EXERCISE GOAL. A single number is wanted: how many lines of the records below contain the word "келихів".

DATA FOR PROCESSING.
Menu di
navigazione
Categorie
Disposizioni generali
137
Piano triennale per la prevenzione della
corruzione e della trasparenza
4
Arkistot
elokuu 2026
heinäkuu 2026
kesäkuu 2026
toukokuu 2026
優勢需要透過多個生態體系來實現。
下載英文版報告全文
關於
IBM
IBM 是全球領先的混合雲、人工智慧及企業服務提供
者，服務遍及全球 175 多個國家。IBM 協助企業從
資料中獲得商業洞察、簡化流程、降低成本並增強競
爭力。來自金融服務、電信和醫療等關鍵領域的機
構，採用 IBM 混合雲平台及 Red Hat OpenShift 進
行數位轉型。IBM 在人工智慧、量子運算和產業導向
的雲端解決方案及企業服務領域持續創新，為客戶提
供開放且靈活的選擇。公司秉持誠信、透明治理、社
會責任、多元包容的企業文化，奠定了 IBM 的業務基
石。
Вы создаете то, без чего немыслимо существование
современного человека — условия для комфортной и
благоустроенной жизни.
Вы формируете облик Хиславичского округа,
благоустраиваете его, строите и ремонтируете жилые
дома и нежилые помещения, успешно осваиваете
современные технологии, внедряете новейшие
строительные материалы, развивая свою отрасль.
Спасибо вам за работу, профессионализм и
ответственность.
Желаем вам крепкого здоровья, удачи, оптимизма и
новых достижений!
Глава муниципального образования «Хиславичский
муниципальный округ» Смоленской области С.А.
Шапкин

* * *

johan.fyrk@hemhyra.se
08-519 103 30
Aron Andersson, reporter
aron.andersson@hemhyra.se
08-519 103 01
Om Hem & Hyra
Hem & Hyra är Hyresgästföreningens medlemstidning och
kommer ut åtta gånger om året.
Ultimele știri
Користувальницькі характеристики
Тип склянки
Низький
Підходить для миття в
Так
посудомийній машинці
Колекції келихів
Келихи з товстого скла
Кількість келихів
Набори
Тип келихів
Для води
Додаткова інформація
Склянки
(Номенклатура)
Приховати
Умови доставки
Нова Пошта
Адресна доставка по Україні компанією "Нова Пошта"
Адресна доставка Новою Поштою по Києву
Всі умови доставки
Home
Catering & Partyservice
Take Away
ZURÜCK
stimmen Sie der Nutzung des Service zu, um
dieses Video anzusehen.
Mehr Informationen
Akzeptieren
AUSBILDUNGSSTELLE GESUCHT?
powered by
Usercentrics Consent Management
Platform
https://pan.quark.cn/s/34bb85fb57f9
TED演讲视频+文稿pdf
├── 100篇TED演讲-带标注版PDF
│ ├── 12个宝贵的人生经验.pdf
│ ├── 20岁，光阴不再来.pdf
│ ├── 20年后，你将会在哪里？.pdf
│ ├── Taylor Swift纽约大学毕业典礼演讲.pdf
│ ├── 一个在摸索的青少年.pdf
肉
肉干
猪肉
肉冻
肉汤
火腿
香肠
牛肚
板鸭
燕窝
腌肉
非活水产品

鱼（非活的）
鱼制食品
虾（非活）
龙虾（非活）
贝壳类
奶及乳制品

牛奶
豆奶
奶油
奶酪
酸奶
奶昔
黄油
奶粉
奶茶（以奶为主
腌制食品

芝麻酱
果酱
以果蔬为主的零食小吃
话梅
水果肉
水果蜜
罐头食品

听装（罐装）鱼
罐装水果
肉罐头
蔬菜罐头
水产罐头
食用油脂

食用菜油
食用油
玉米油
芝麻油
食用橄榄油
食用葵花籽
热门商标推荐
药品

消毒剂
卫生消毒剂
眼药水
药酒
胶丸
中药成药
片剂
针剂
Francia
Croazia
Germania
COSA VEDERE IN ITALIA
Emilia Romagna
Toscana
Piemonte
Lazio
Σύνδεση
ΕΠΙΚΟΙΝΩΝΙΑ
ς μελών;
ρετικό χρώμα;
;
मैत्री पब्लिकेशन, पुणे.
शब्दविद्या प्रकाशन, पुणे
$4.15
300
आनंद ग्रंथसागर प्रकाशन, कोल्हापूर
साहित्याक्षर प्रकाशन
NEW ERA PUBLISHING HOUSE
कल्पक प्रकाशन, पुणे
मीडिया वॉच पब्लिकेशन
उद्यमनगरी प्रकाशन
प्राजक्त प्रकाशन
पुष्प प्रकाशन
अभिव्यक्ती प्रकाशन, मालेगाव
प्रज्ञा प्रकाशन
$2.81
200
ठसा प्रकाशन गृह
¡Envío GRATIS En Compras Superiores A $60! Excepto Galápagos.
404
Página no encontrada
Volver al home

--

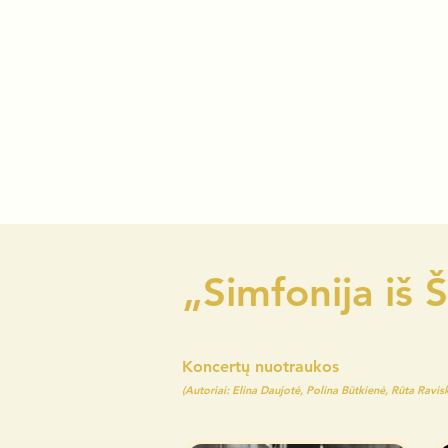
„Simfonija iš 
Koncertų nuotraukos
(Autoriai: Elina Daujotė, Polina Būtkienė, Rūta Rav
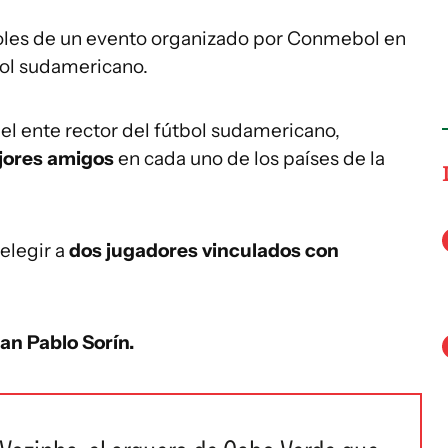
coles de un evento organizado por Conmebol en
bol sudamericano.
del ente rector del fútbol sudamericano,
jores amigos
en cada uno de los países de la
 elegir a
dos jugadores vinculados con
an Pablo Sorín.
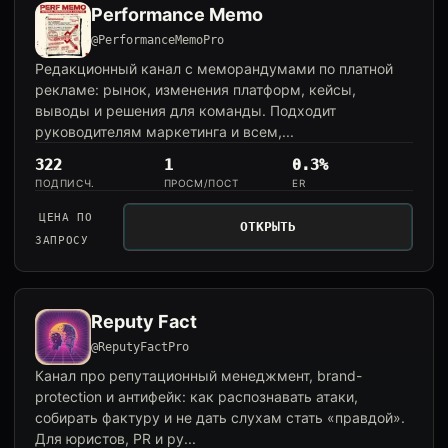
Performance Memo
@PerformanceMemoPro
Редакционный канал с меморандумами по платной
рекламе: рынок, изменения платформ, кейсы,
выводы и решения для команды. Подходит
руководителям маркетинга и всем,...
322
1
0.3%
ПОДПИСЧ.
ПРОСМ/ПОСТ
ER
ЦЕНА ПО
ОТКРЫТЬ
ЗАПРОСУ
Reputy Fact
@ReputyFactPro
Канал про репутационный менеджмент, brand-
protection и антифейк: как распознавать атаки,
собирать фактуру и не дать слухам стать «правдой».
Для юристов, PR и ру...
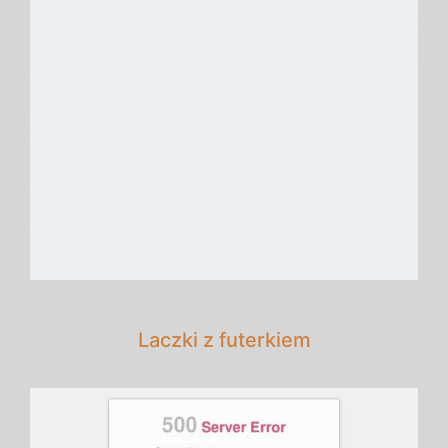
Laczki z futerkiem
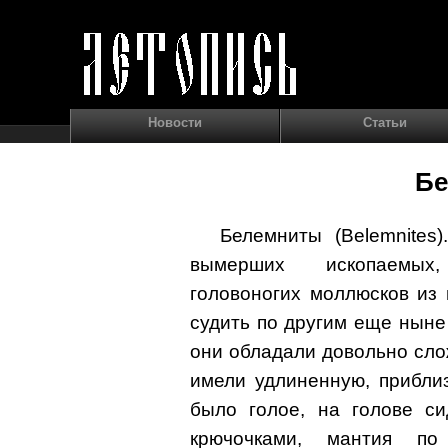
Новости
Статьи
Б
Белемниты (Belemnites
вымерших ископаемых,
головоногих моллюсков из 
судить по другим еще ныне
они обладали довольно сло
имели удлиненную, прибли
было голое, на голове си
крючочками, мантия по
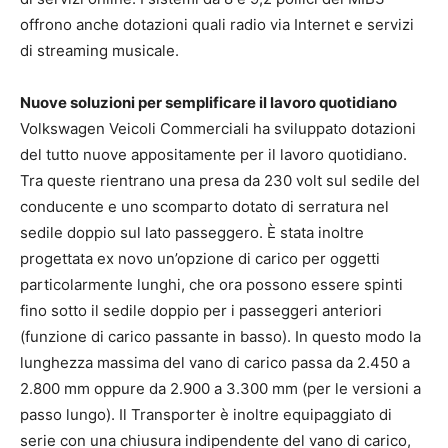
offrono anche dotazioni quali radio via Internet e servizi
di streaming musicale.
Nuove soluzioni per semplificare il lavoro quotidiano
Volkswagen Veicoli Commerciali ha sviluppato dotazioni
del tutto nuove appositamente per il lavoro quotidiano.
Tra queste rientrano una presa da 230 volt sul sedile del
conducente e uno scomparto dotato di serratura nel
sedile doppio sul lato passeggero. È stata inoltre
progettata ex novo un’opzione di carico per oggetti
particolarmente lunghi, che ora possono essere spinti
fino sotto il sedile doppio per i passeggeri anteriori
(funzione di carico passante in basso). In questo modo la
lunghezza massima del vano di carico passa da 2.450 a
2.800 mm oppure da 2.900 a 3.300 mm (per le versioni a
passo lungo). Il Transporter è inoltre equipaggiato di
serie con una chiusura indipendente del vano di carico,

RESPONSE. 3